Seit Monaten läuft in Serbien eine Kampagne gegen Ahtisaari, der als einseitig, pro-albanisch und teilweise auch als bedeutungslos dargestellt wird. Marginalisiert wird sein Plan, und Serbien wird wieder als Opfer dargestellt, während die Verbrechen der Ära-Milosevic auch im Kosovo weitgehend unter den Tisch fallen. Diese Kampagne begann im Herbst vor dem Referendum über die neue Verfassung. Darin wird der Kosovo als autonomer aber integraler Bestandteil Serbiens festgeschrieben, obwohl Belgrad die faktische Kontrolle über die Provinz vor sieben Jahren im NATO-Krieg verloren hat.
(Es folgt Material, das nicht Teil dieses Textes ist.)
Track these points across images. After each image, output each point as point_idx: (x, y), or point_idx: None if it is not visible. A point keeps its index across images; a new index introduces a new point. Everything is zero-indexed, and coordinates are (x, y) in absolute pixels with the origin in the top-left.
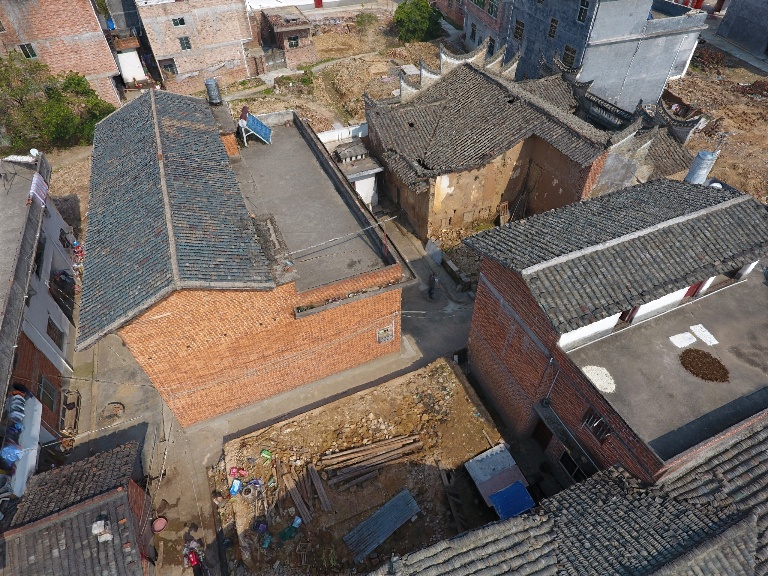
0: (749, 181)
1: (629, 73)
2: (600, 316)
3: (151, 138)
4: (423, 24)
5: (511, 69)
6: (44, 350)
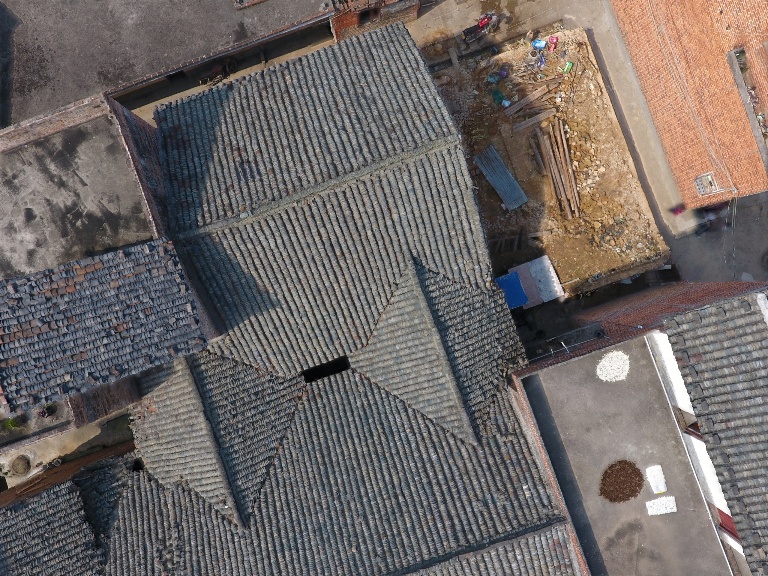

Doch der Westen versäumte damals, die Unabhängigkeit des Kosovo auszurufen, und die Verbindung zwischen dem Verlust eines Territoriums als Folge des Krieges wird nun von der serbischen Bevölkerung nicht mehr hergestellt. Warum sollten die Politiker Kostunica und Präsident Boris Tadic den Kosovo verlieren, der nicht ein Mal Milosevic formell weg genommen worden sei, heißt es oft in Belgrad.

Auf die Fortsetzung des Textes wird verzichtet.